The news item that India has voted against a moratorium on death penalty when a committee of the UN general assembly passed a resolution favouring it brings to focus again this much debated issue. India is in a minority with 52 other countries as 99 countries out of 184 voted for it and 33 abstaining. In actual practice most of the countries have not employed death penalty. Several leading jurists had pleaded in vain to the government for abolition of death penalty for the reason that it is irreversible punishment with the risk of innocent victims getting killed by the state.
Although capital punishment is legal in India they are few and far between. Between 1975 and 1991 only about 40 people were executed and there has been no execution between 1995 and 2004. One has only to juxtapose this figure against the number of murders taking place almost daily all over the country. The number actually condemned to death is a minuscule percentage of the murders taking place. While the judges award this extreme punishment in the rarest of rare cases where there is not even a shred of mitigating circumstances, the figures does not indicate for the real picture. The prosecution and the police more often than not present shoddily prepared cases, not infrequently under wrong sections and without proper witnesses allowing the culprits to escape with minor punishments or go Scot free. The judges do not condemn a man to death unless there is an iron clad case with no extenuating reasons.
Inspite of the rare cases of execution in the country hanging a man to death (India still goes by hanging with a noose till death) is a harsh and depressing manual business. Not all can be hang men as it calls for a strong stomach to bind the noose around the condemned man and pull the trapdoor for him 'to choke, gasp and swing until he died'. It is perhaps for this reason even hardened people do not come forward to assist the jails in this gloomy business. In the recent past, Tihar jail was frantically looking for hangmen which tribe has almost gone extinct. Human rights activists while arguing for total abolition of death sentence plead as interim measure for less painful methods of killing. Many countries employ less cruel and more humane method like lethal injections, electrocution, and gas chamber to take the lives. When this method of killing by hanging was challenged in 1983 on grounds that it was a torture and a painful process the apex Court in its wisdom it is learnt had surprisingly ruled that hanging did not involve torture, barbarity, humiliation or degradation.
The notion that capital punishment acts as a deterrent is flawed.
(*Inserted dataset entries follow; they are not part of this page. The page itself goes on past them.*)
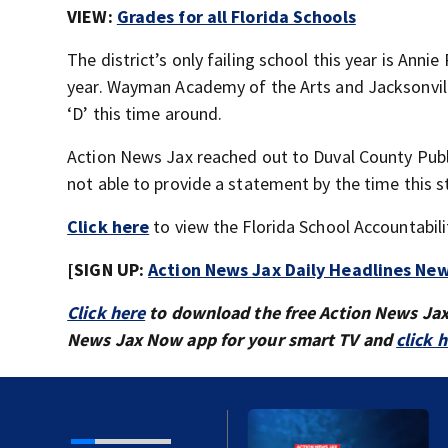
VIEW:
Grades for all Florida Schools
The district’s only failing school this year is Ann
year. Wayman Academy of the Arts and Jacksonville
‘D’ this time around.
Action News Jax reached out to Duval County Publi
not able to provide a statement by the time this s
Click here
to view the Florida School Accountabili
[SIGN UP:
Action News Jax Daily Headlines New
Click here
to download the free Action News Ja
News Jax Now app for your smart TV and
click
The continuance of brutal and merciless hanging is not going to stop murders particularly when there is an unholy nexus between political class and criminal elements. Life long period of incarceration with no remission should be adequate. Society need not proceed on the basis of’ an eye for eye and a tooth for tooth’ even in cases of murders where there are no extenuating circumstances. It is enough to put them safely away from society in special prisons with highest security.
It is not too late for the country to go along with majority of nations in the plenary session of general assembly in December. What is sought for is only a moratorium on death penalty till it is eventually abolished. This is the way the world is moving save some democracy-deficit countries. Meanwhile let there be a public discussion on the subject to know the sense of the nation.

1 comment:

  1. Mr ,KP,

    I do not see that there can be any humane procedure in killing- be it hanging, decapitating , lethal injection, gas chamber , feeding to the lions , trampling with an elephant, burning at the stake or disembowelment.
    An act of crime is dealt by a larger crime that is all.

    I agree with you that a lifelong incarceration with no recourse to parole or remission is what has to be done. Not get worse in and reaction than the criminal itself.